Design files in plain text:
───

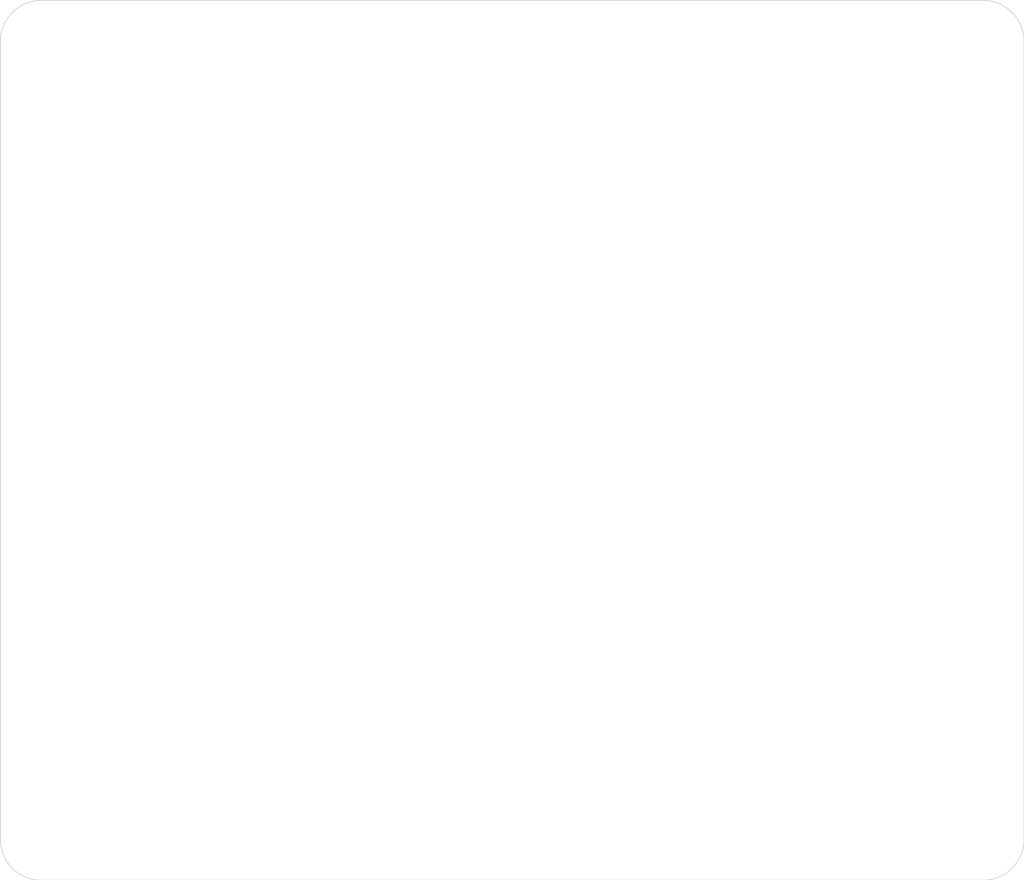
<source format=kicad_pcb>
(kicad_pcb (version 20171130) (host pcbnew "(5.1.9)-1")

  (general
    (thickness 1.6)
    (drawings 8)
    (tracks 0)
    (zones 0)
    (modules 4)
    (nets 1)
  )

  (page A4)
  (layers
    (0 F.Cu signal)
    (31 B.Cu signal)
    (32 B.Adhes user)
    (33 F.Adhes user)
    (34 B.Paste user)
    (35 F.Paste user)
    (36 B.SilkS user)
    (37 F.SilkS user)
    (38 B.Mask user)
    (39 F.Mask user)
    (40 Dwgs.User user)
    (41 Cmts.User user)
    (42 Eco1.User user)
    (43 Eco2.User user)
    (44 Edge.Cuts user)
    (45 Margin user)
    (46 B.CrtYd user)
    (47 F.CrtYd user)
    (48 B.Fab user)
    (49 F.Fab user)
  )

  (setup
    (last_trace_width 0.25)
    (user_trace_width 2.5)
    (trace_clearance 0.6)
    (zone_clearance 0.508)
    (zone_45_only no)
    (trace_min 0.2)
    (via_size 0.8)
    (via_drill 0.4)
    (via_min_size 0.4)
    (via_min_drill 0.3)
    (uvia_size 0.3)
    (uvia_drill 0.1)
    (uvias_allowed no)
    (uvia_min_size 0.2)
    (uvia_min_drill 0.1)
    (edge_width 0.05)
    (segment_width 0.2)
    (pcb_text_width 0.3)
    (pcb_text_size 1.5 1.5)
    (mod_edge_width 0.12)
    (mod_text_size 1 1)
    (mod_text_width 0.15)
    (pad_size 1.524 1.524)
    (pad_drill 0.762)
    (pad_to_mask_clearance 0)
    (aux_axis_origin 0 0)
    (visible_elements 7FFFFFFF)
    (pcbplotparams
      (layerselection 0x010fc_7fffffff)
      (usegerberextensions false)
      (usegerberattributes true)
      (usegerberadvancedattributes true)
      (creategerberjobfile true)
      (excludeedgelayer true)
      (linewidth 0.100000)
      (plotframeref false)
      (viasonmask false)
      (mode 1)
      (useauxorigin false)
      (hpglpennumber 1)
      (hpglpenspeed 20)
      (hpglpendiameter 15.000000)
      (psnegative false)
      (psa4output false)
      (plotreference true)
      (plotvalue true)
      (plotinvisibletext false)
      (padsonsilk false)
      (subtractmaskfromsilk false)
      (outputformat 1)
      (mirror false)
      (drillshape 0)
      (scaleselection 1)
      (outputdirectory "gerber-base/"))
  )

  (net 0 "")

  (net_class Default "This is the default net class."
    (clearance 0.6)
    (trace_width 0.25)
    (via_dia 0.8)
    (via_drill 0.4)
    (uvia_dia 0.3)
    (uvia_drill 0.1)
  )

  (module MountingHole:MountingHole_2.2mm_M2 (layer F.Cu) (tedit 56D1B4CB) (tstamp 6178F848)
    (at 186.69 153.67)
    (descr "Mounting Hole 2.2mm, no annular, M2")
    (tags "mounting hole 2.2mm no annular m2")
    (path /617DACE2)
    (attr virtual)
    (fp_text reference H4 (at 0 -3.2) (layer F.SilkS) hide
      (effects (font (size 1 1) (thickness 0.15)))
    )
    (fp_text value MountingHole (at 0 3.2) (layer F.Fab) hide
      (effects (font (size 1 1) (thickness 0.15)))
    )
    (fp_circle (center 0 0) (end 2.2 0) (layer Cmts.User) (width 0.15))
    (fp_circle (center 0 0) (end 2.45 0) (layer F.CrtYd) (width 0.05))
    (fp_text user %R (at 0.3 0) (layer F.Fab) hide
      (effects (font (size 1 1) (thickness 0.15)))
    )
    (pad 1 np_thru_hole circle (at 0 0) (size 2.2 2.2) (drill 2.2) (layers *.Cu *.Mask))
  )

  (module MountingHole:MountingHole_2.2mm_M2 (layer F.Cu) (tedit 56D1B4CB) (tstamp 6178F840)
    (at 128.27 153.67)
    (descr "Mounting Hole 2.2mm, no annular, M2")
    (tags "mounting hole 2.2mm no annular m2")
    (path /617DAADF)
    (attr virtual)
    (fp_text reference H3 (at 0 -3.2) (layer F.SilkS) hide
      (effects (font (size 1 1) (thickness 0.15)))
    )
    (fp_text value MountingHole (at 0 3.2) (layer F.Fab) hide
      (effects (font (size 1 1) (thickness 0.15)))
    )
    (fp_circle (center 0 0) (end 2.2 0) (layer Cmts.User) (width 0.15))
    (fp_circle (center 0 0) (end 2.45 0) (layer F.CrtYd) (width 0.05))
    (fp_text user %R (at 0.3 0) (layer F.Fab) hide
      (effects (font (size 1 1) (thickness 0.15)))
    )
    (pad 1 np_thru_hole circle (at 0 0) (size 2.2 2.2) (drill 2.2) (layers *.Cu *.Mask))
  )

  (module MountingHole:MountingHole_2.2mm_M2 (layer F.Cu) (tedit 56D1B4CB) (tstamp 6178F838)
    (at 186.69 104.14)
    (descr "Mounting Hole 2.2mm, no annular, M2")
    (tags "mounting hole 2.2mm no annular m2")
    (path /617DA7A4)
    (attr virtual)
    (fp_text reference H2 (at 0 -3.2) (layer F.SilkS) hide
      (effects (font (size 1 1) (thickness 0.15)))
    )
    (fp_text value MountingHole (at 0 3.2) (layer F.Fab) hide
      (effects (font (size 1 1) (thickness 0.15)))
    )
    (fp_circle (center 0 0) (end 2.2 0) (layer Cmts.User) (width 0.15))
    (fp_circle (center 0 0) (end 2.45 0) (layer F.CrtYd) (width 0.05))
    (fp_text user %R (at 0.3 0) (layer F.Fab) hide
      (effects (font (size 1 1) (thickness 0.15)))
    )
    (pad 1 np_thru_hole circle (at 0 0) (size 2.2 2.2) (drill 2.2) (layers *.Cu *.Mask))
  )

  (module MountingHole:MountingHole_2.2mm_M2 (layer F.Cu) (tedit 56D1B4CB) (tstamp 6178F830)
    (at 128.27 104.14)
    (descr "Mounting Hole 2.2mm, no annular, M2")
    (tags "mounting hole 2.2mm no annular m2")
    (path /617D926F)
    (attr virtual)
    (fp_text reference H1 (at 0 -3.2) (layer F.SilkS) hide
      (effects (font (size 1 1) (thickness 0.15)))
    )
    (fp_text value MountingHole (at 0 3.2) (layer F.Fab) hide
      (effects (font (size 1 1) (thickness 0.15)))
    )
    (fp_circle (center 0 0) (end 2.2 0) (layer Cmts.User) (width 0.15))
    (fp_circle (center 0 0) (end 2.45 0) (layer F.CrtYd) (width 0.05))
    (fp_text user %R (at 0.3 0) (layer F.Fab) hide
      (effects (font (size 1 1) (thickness 0.15)))
    )
    (pad 1 np_thru_hole circle (at 0 0) (size 2.2 2.2) (drill 2.2) (layers *.Cu *.Mask))
  )

  (gr_line (start 128.27 101.6) (end 186.69 101.6) (layer Edge.Cuts) (width 0.05) (tstamp 6179077B))
  (gr_line (start 125.73 153.67) (end 125.73 104.14) (layer Edge.Cuts) (width 0.05) (tstamp 6179077A))
  (gr_line (start 186.69 156.21) (end 128.27 156.21) (layer Edge.Cuts) (width 0.05) (tstamp 61790779))
  (gr_line (start 189.23 104.14) (end 189.23 153.67) (layer Edge.Cuts) (width 0.05) (tstamp 61790778))
  (gr_arc (start 186.69 153.67) (end 186.69 156.21) (angle -90) (layer Edge.Cuts) (width 0.05))
  (gr_arc (start 128.27 153.67) (end 125.73 153.67) (angle -90) (layer Edge.Cuts) (width 0.05))
  (gr_arc (start 186.69 104.14) (end 189.23 104.14) (angle -90) (layer Edge.Cuts) (width 0.05))
  (gr_arc (start 128.27 104.14) (end 128.27 101.6) (angle -90) (layer Edge.Cuts) (width 0.05))

)

</source>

───

What the answer needs is every line from the data above with "false" in it.

Response to this task
      (usegerberextensions false)
      (plotframeref false)
      (viasonmask false)
      (useauxorigin false)
      (psnegative false)
      (psa4output false)
      (plotinvisibletext false)
      (padsonsilk false)
      (subtractmaskfromsilk false)
      (mirror false)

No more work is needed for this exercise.